Le déclin du rouble n'est pas seulement dû aux sanctions. L'inflation en Russie augmente, alimentée par des dépenses gouvernementales en flèche pour la guerre. Les politiques monétaires strictes de la Banque centrale visent à contenir l'inflation, mais elles ont déclenché un conflit au sein des cercles de pouvoir en Russie.

Officiellement, l'économie russe semble tenir bon. Le Fonds monétaire international prévoit une croissance du PIB de 3,6 % pour 2024, plaçant la Russie parmi les économies à la croissance la plus rapide au monde, en dehors de l'Inde et de la Chine. Les responsables russes citent fièrement des taux de croissance de 5,4 % et 4,1 % pour les deux premiers trimestres de 2023.

Sur le papier, cela ressemble à une victoire pour M. Poutine. Mais les critiques soutiennent que ces chiffres sont davantage de la propagande que de la réalité. Depuis l'invasion, le Kremlin a utilisé les données économiques comme une arme, les utilisant pour projeter une image de résilience.

Vladimir Milov, un économiste et activiste d'opposition en exil, a remis en question la fiabilité de ces chiffres, notant que l'emprise stricte du gouvernement sur les données rend impossible la séparation des faits de la fiction.

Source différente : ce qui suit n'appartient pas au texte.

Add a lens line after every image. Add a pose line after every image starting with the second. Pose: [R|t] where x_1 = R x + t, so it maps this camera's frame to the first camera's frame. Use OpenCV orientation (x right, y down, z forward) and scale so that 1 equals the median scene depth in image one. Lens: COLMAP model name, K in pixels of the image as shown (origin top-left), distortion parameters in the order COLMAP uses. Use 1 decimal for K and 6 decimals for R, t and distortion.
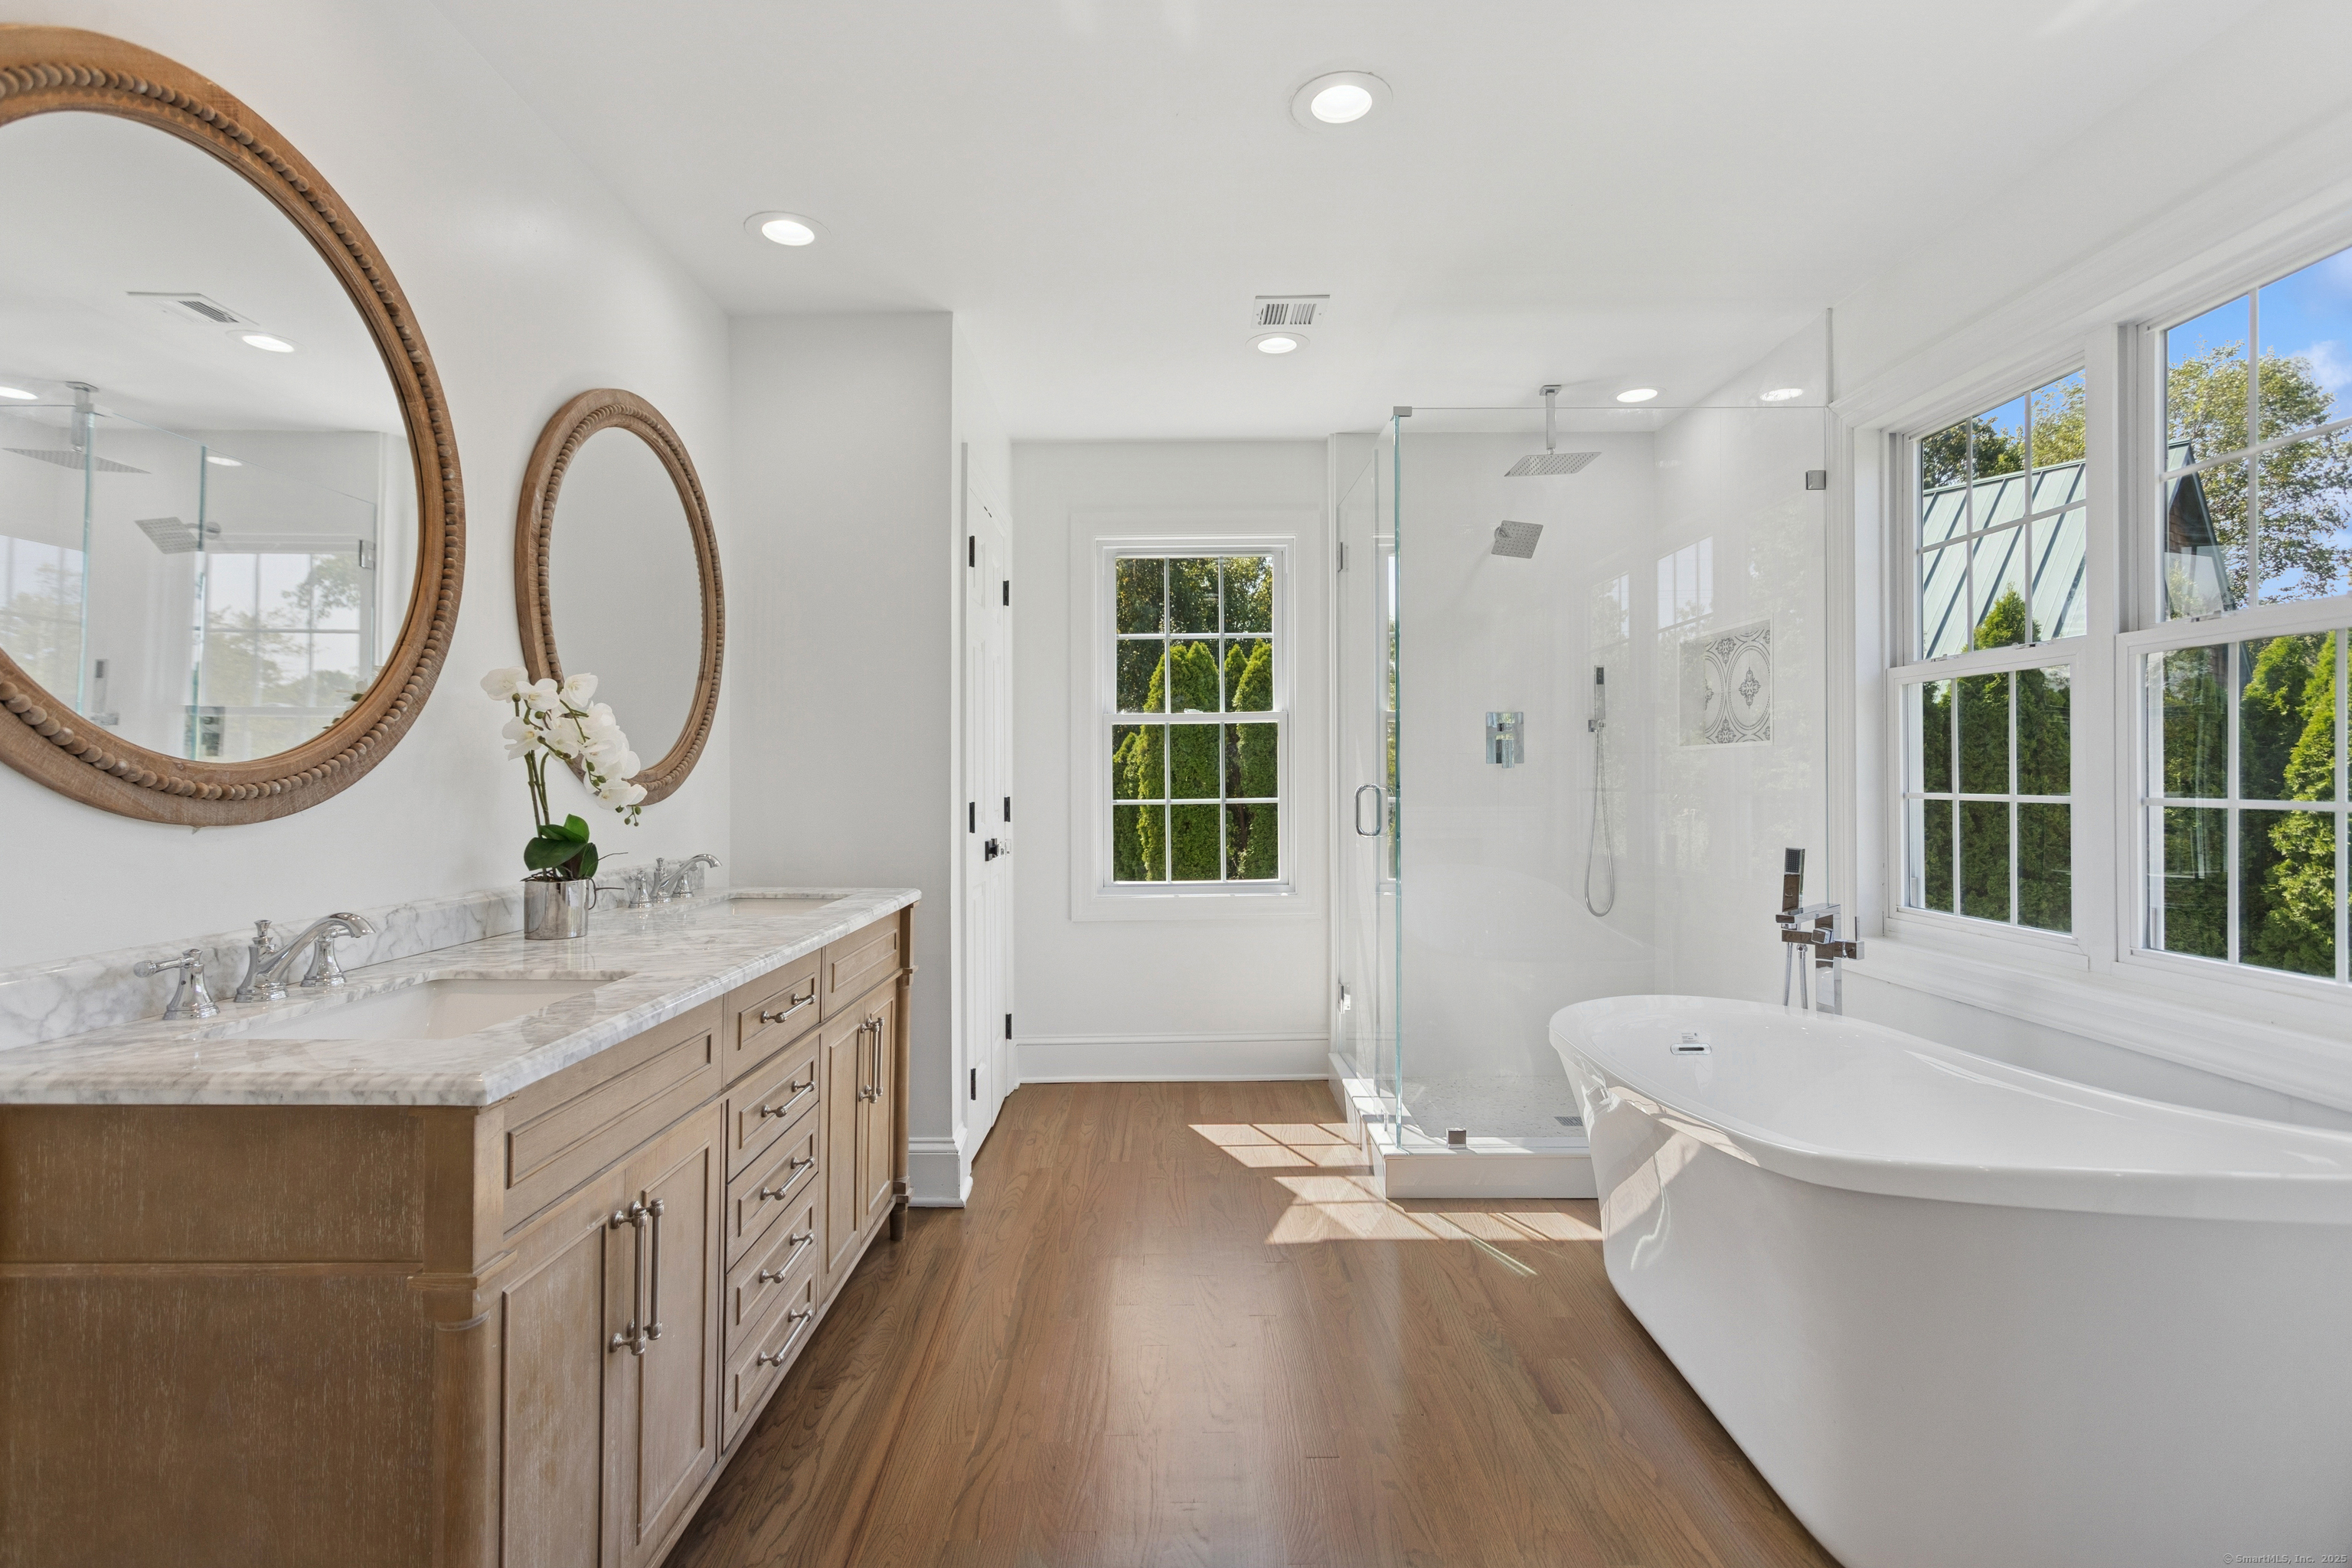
lens RADIAL K [[1120.0, 0, 1167.0], [0, 1120.0, 771.9], [0, 0, 1]] dist [0.000709, 0.002266]
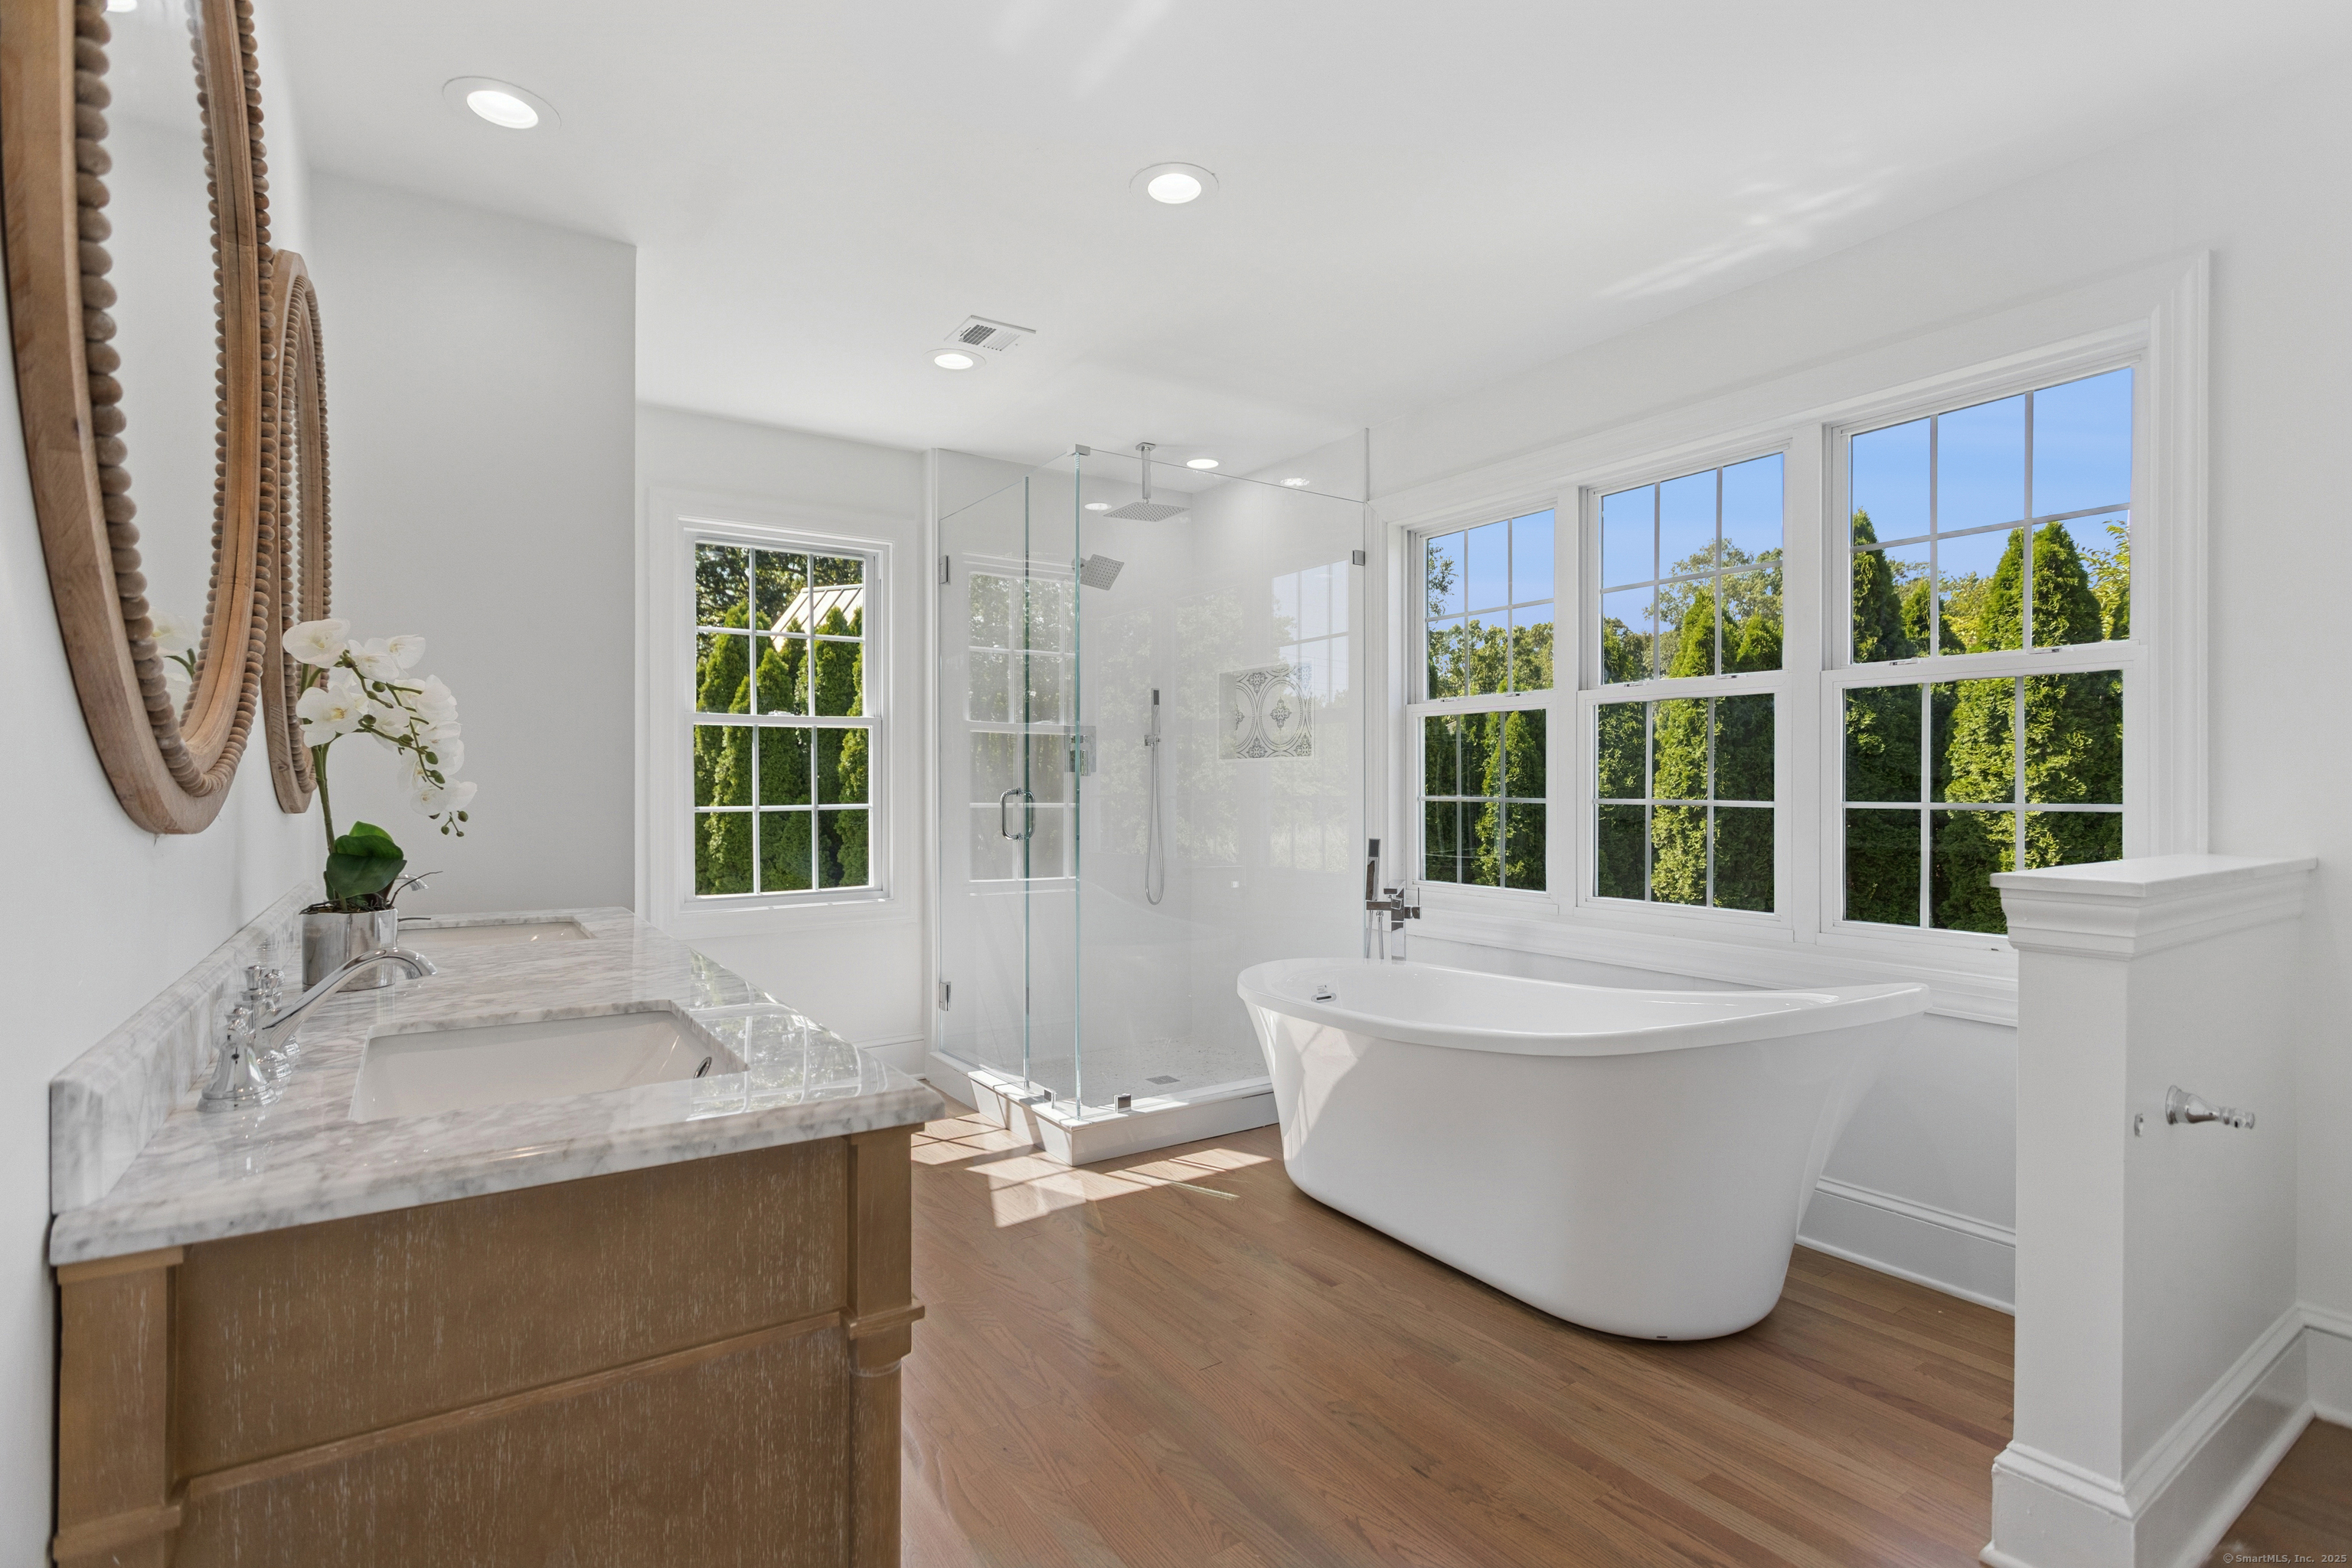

Même William Pomeranz du Wilson Center a averti que l'économie pourrait être assise sur une « explosion sociale », avec des coûts croissants et des revenus en baisse poussant les Russes au bord du gouffre.

Les pénuries de main-d'œuvre et les perturbations de la chaîne d'approvisionnement ajoutent à la pression. La guerre a épuisé la main-d'œuvre de la Russie, laissant les industries se démener pour combler les lacunes.

Pendant ce temps, le coût de la vie continue d'augmenter, avec les prix des denrées alimentaires et de l'énergie mettant une pression supplémentaire sur les ménages. Le gouvernement a tenté de rejeter la faute sur les sanctions occidentales, les qualifiant de principal moteur de l'inflation.

Même le budget militaire, qui a explosé depuis l'invasion, subit la pression. Un décret récent a réduit les paiements d'État pour certaines catégories de soldats blessés, ce qui a suscité l'indignation.

Équilibrer beurre et canons

La stratégie de Moscou « canons plutôt que beurre » a ses limites, et les défauts se manifestent. Poutine a nié que l'augmentation des dépenses de défense se fasse au détriment des Russes ordinaires.

Le gouvernement investit de l'argent dans la production d'armes et les opérations militaires, ne laissant que peu de place à d'autres priorités. Ce déséquilibre n'est pas durable, surtout à mesure que les sanctions se resserrent et que les revenus pétroliers deviennent moins fiables.

Les exportations d'énergie ont été la grâce salvatrice de la Russie, maintenant l'argent qui circule même alors que les marchés occidentaux ferment leurs portes. Les pays prêts à ignorer la guerre, comme la Chine et l'Inde, ont continué à acheter du pétrole et du gaz russes. Mais même cette bouée de sauvetage est menacée.

La pression mondiale pour les énergies renouvelables et la chute des prix du pétrole érodent la domination énergétique de la Russie, laissant au Kremlin moins d'options.

Les dernières prévisions du FMI prévoient un ralentissement brusque en 2025, avec une croissance attendue à seulement 1,3 %. La croissance plus lente des salaires, la réduction des investissements privés et un marché du travail tendu sont tous des facteurs contributifs. Alors que la Russie peut revendiquer des victoires à court terme, les perspectives à long terme sont sombres.